As many of us know, or will soon find out, the search for the right guitar is an arduous, but many times, a fun thing to do. The choices are so endless these days as to make your head spin, and I have always taken a great deal of pride in helping my students to really find what is just right for them and for their particular needs.
For you, assuming you are the student who is in need of a guitar, you must face up to certain realities that will help you decide which is the right guitar for you. Even though most of us are first attracted to the sexiest guitars possible, our decision will really depend on more down to earth matters such as how the neck fits our hands, how the body of the guitar feels to hold, the weight of the instrument, and of course, the sound and the tone of the guitar! During these early days of guitar buying and playing, sometimes it’s hard for a beginner to grasp all of these aspects, and we basically just want to go with the guitar that looks the coolest, or even better still, is played by one or more of our guitar heroes!
This is all well and good, but sometimes you’ll need the kind of guidance only an experienced player or teacher can provide when it comes to steering you in the right direction. This can be true of the salesman in the store, too, who is usually an experienced player, too, but you must beware of the fact that their number one priority is to sell you a guitar, period! You’ll always be much better off having a trusted friend, teacher or player there with you to give you the proper support about the instrument, while at the same time someone who is educating you about what to look for in a guitar for you.
I have always relished the opportunity to help someone find “just the right guitar” for themselves, so they could really feel at home with their instrument, and be able and comfortable to go on with their studies with me. I also love doing this for friends, and there’s a certain vicarious pleasure that one can derive from doing this for someone else, for sure!

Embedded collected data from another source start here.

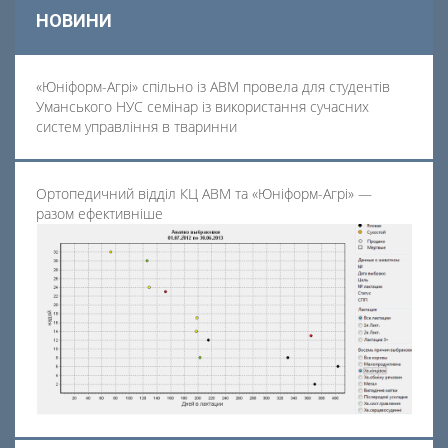
НОВИНИ
«Юніформ-Агрі» спільно із АВМ провела для студентів
Уманського НУС семінар із використання сучасних
систем управління в тваринни
Ортопедичний відділ КЦ АВМ та «Юніформ-Агрі» —
разом ефективніше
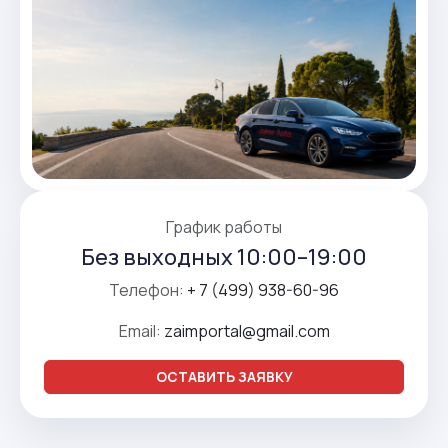
График работы
Без выходных 10:00–19:00
Телефон:
+ 7 (499) 938-60-96
Email:
zaimportal@gmail.com
ОСТАВИТЬ ЗАЯВКУ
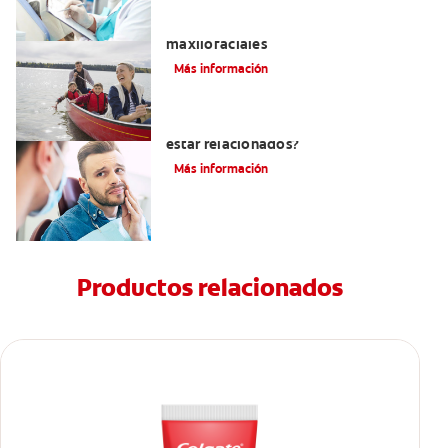
La cirugía y los cirujanos orales y
maxilofaciales
Más información
¿La migraña y el dolor dental pueden
estar relacionados?
Más información
Productos relacionados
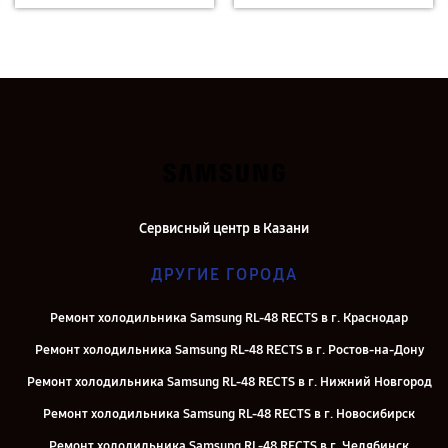
Сервисный центр в Казани
ДРУГИЕ ГОРОДА
Ремонт холодильника Samsung RL-48 RECTS в г. Краснодар
Ремонт холодильника Samsung RL-48 RECTS в г. Ростов-на-Дону
Ремонт холодильника Samsung RL-48 RECTS в г. Нижний Новгород
Ремонт холодильника Samsung RL-48 RECTS в г. Новосибирск
Ремонт холодильника Samsung RL-48 RECTS в г. Челябинск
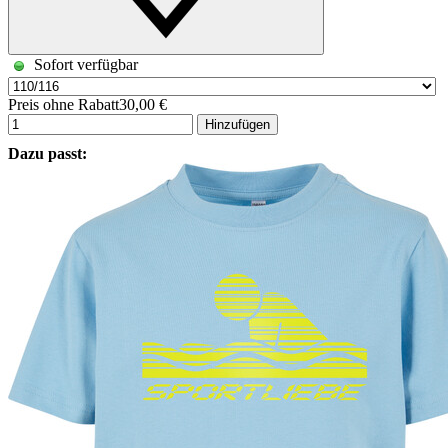
Sofort verfügbar
Preis ohne Rabatt
30,00 €
Hinzufügen
Dazu passt:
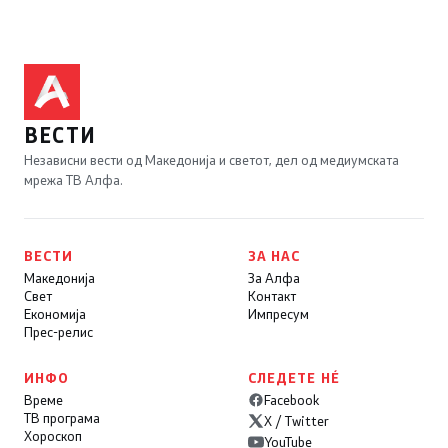
ВЕСТИ
Независни вести од Македонија и светот, дел од медиумската
мрежа ТВ Алфа.
ВЕСТИ
ЗА НАС
Македонија
За Алфа
Свет
Контакт
Економија
Импресум
Прес-релис
ИНФО
СЛЕДЕТЕ НÉ
Време
Facebook
ТВ програма
X / Twitter
Хороскоп
YouTube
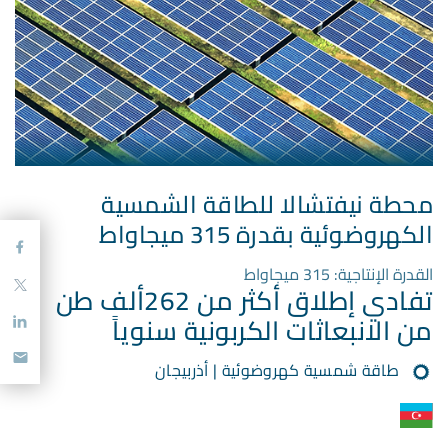
محطة نيفتشالا للطاقة الشمسية
الكهروضوئية بقدرة 315 ميجاواط
القدرة الإنتاجية: 315 ميجاواط
تفادي إطلاق أكثر من 262ألف طن
من الانبعاثات الكربونية سنوياً
طاقة شمسية كهروضوئية | أذربيجان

I suppose the first thing to do is to at least “narrow down” your selection to a few guitars that really appeal to you, regardless of the reason, and then begin to look into what makes them tick, and why that particular model may be right for you. This is important, as I’ve talked to many people over the years who have committed themselves to very expensive instruments that they really regretted buying. I guess we can chalk that up many times to simply buying with our hearts and eyes, rather than with our ears and our heads! Either way, there is definitely a kind of learning experience that goes on here, and no matter what guitar you eventually choose, you’ll walk away from the experience knowing a heck of a lot more than when you started off. So good luck finding that guitar of your dreams, but never lose sight of the fact that it must be bought with your playing in mind, not just as “eye candy” that will look good hanging on your wall, or hanging off your shoulder! Good luck!